Yücel muss Strom in türkischem Gefängnis selbst bezahlen

11.11.2017, 16:47 Uhr
Der inhaftierte Türkei-Korrespondent der "Welt", Deniz Yücel, berichtet in einem Interview über die Zustände in dem türkischen Gefängnis.

© Karlheinz Schindler/dpa Der inhaftierte Türkei-Korrespondent der "Welt", Deniz Yücel, berichtet in einem Interview über die Zustände in dem türkischen Gefängnis.

"Einmal im Monat kommt die Rechnung", sagte Yücel der Wochenendausgabe der taz.
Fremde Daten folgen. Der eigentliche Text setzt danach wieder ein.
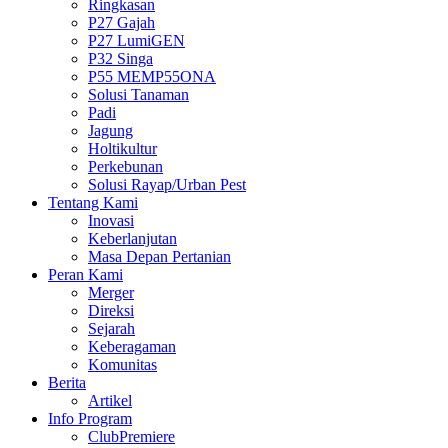
Ringkasan
P27 Gajah
P27 LumiGEN
P32 Singa
P55 MEMP55ONA
Solusi Tanaman
Padi
Jagung
Holtikultur
Perkebunan
Solusi Rayap/Urban Pest
Tentang Kami
Inovasi
Keberlanjutan
Masa Depan Pertanian
Peran Kami
Merger
Direksi
Sejarah
Keberagaman
Komunitas
Berita
Artikel
Info Program
ClubPremiere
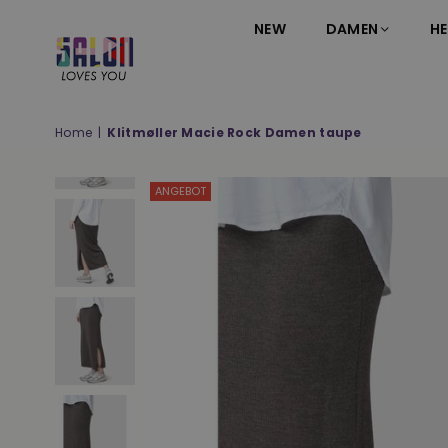
NEW
DAMEN
HE
SALON
LOVES
YOU
Home
|
Klitmøller Macie Rock Damen taupe
;-)
ANGEBOT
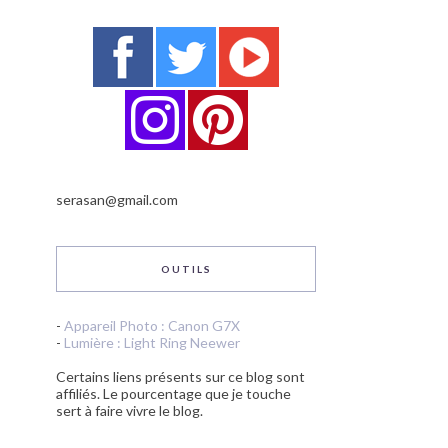
serasan@gmail.com
OUTILS
-
Appareil Photo : Canon G7X
-
Lumière : Light Ring Neewer
Certains liens présents sur ce blog sont
affiliés. Le pourcentage que je touche
sert à faire vivre le blog.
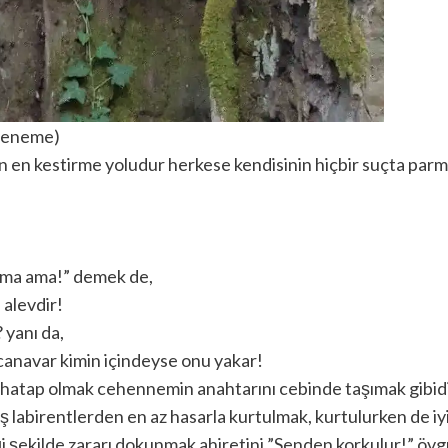
eneme)
n en kestirme yoludur herkese kendisinin hiçbir suçta parm
lma ama!” demek de,
 alevdir!
 yanı da,
canavar kimin içindeyse onu yakar!
hatap olmak cehennemin anahtarını cebinde taşımak gibidi
labirentlerden en az hasarla kurtulmak, kurtulurken de iyi
ği şekilde zararı dokunmak ahiretini ”Senden korkulur!” ö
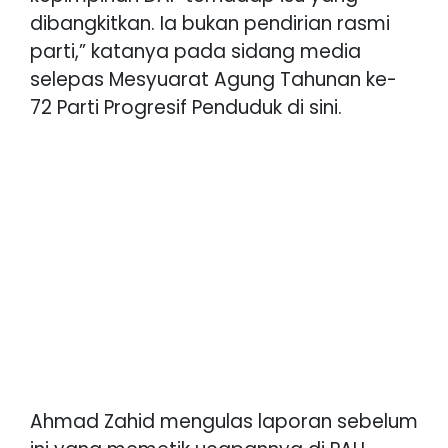
dibangkitkan. Ia bukan pendirian rasmi
parti,” katanya pada sidang media
selepas Mesyuarat Agung Tahunan ke-
72 Parti Progresif Penduduk di sini.
Ahmad Zahid mengulas laporan sebelum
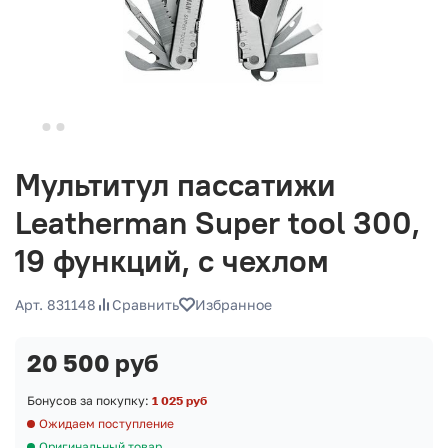
Мультитул пассатижи
Leatherman Super tool 300,
19 функций, с чехлом
Арт. 831148
Сравнить
Избранное
20 500 руб
Бонусов за покупку:
1 025 руб
Ожидаем поступление
Оригинальный товар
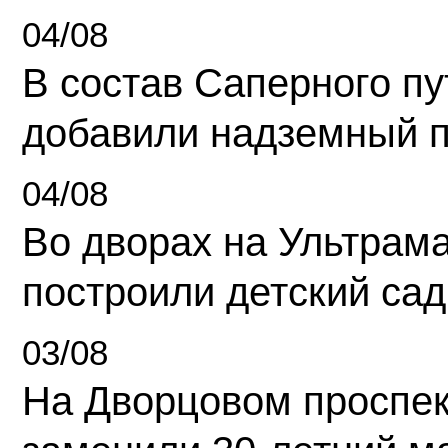
04/08
В состав Саперного п
добавили надземный 
04/08
Во дворах на Ультрам
построили детский сад
03/08
На Дворцовом проспек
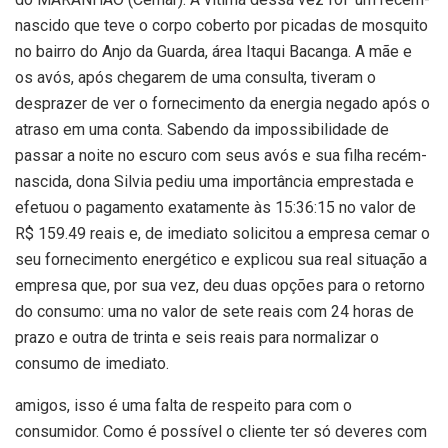
nascido que teve o corpo coberto por picadas de mosquito
no bairro do Anjo da Guarda, área Itaqui Bacanga. A mãe e
os avós, após chegarem de uma consulta, tiveram o
desprazer de ver o fornecimento da energia negado após o
atraso em uma conta. Sabendo da impossibilidade de
passar a noite no escuro com seus avós e sua filha recém-
nascida, dona Silvia pediu uma importância emprestada e
efetuou o pagamento exatamente às 15:36:15 no valor de
R$ 159.49 reais e, de imediato solicitou a empresa cemar o
seu fornecimento energético e explicou sua real situação a
empresa que, por sua vez, deu duas opções para o retorno
do consumo: uma no valor de sete reais com 24 horas de
prazo e outra de trinta e seis reais para normalizar o
consumo de imediato.
amigos, isso é uma falta de respeito para com o
consumidor. Como é possível o cliente ter só deveres com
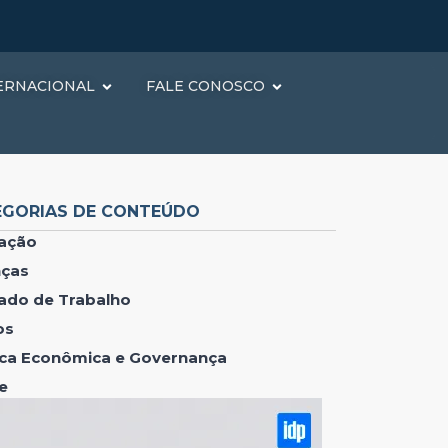
ERNACIONAL
FALE CONOSCO
EGORIAS DE CONTEÚDO
ação
nças
ado de Trabalho
os
tica Econômica e Governança
e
Yücel schilderte in dem Interview nicht ohne Humor weitere Umstände seiner Untersuchungshaft. Seit seiner Festnahme am 14. Februar sitzt der Welt-Korrespondent in Einzelhaft.

Aufseher schließen morgens eine Tür zu dem kleinen Innenhof vor seiner Zelle auf und abends wieder zu, wie Yücel der taz am Wochenende berichtete. "Wenn ich mir aus den wöchentlichen Einkäufen im Knastladen etwas Warmes zu essen zubereiten oder das Gefängnisessen aufbessern möchte, bleibt mir nur der Dampf aus dem Wasserkocher und ein Gurkenglas", sagte der Journalist. Spatzen, die ihr Nest in der Sicherheit des Gefängnisses gebaut hatten, seien ausgeflogen, als die Brut groß genug war. "Die sind ja nicht doof, die Spatzen."

Nur Kontakt zu inhaftiertem Richter

Seine Zellennachbarn, meist ehemalige Richter und Polizeioffiziere, könnten wenigstens für eine Stunde in der Woche Sport zusammen treiben. Er dagegen sei auch beim Fußballspielen allein. "Vorteil: Ich verlasse den Platz stets als Sieger - könnte auch für den HSV oder die türkische Nationalmannschaft ein interessantes Modell sein", sagte Yücel.

Kontakt hat der Journalist nur zu einem Mithäftling, einem Richter in der Nachbarzelle, "mit dem ich mich brüllend von Hof zu Hof unterhalten kann, ohne dass wir uns je sehen würden". Der Mann habe zwölf Monate auf seine Anklageschrift gewartet und weitere vier auf die Prozesseröffnung. Die taz führte das Interview mit Yücel nach eigenen Angaben schriftlich über seine Anwälte. 

Die türkischen Behörden werfen Yücel "Terrorpropaganda und Volksverhetzung" vor, eine Anklageschrift liegt bis heute nicht vor. Der türkische Präsident Recep Tayyip Erdogan bezeichnete ihn wiederholt als deutschen "Spion" und "Agenten" der verbotenen Arbeiterpartei Kurdistans (PKK). Außer Yücel sitzen acht weitere Deutsche nach Angaben des Auswärtigen Amtes aus politischen Gründen in der Türkei in Haft.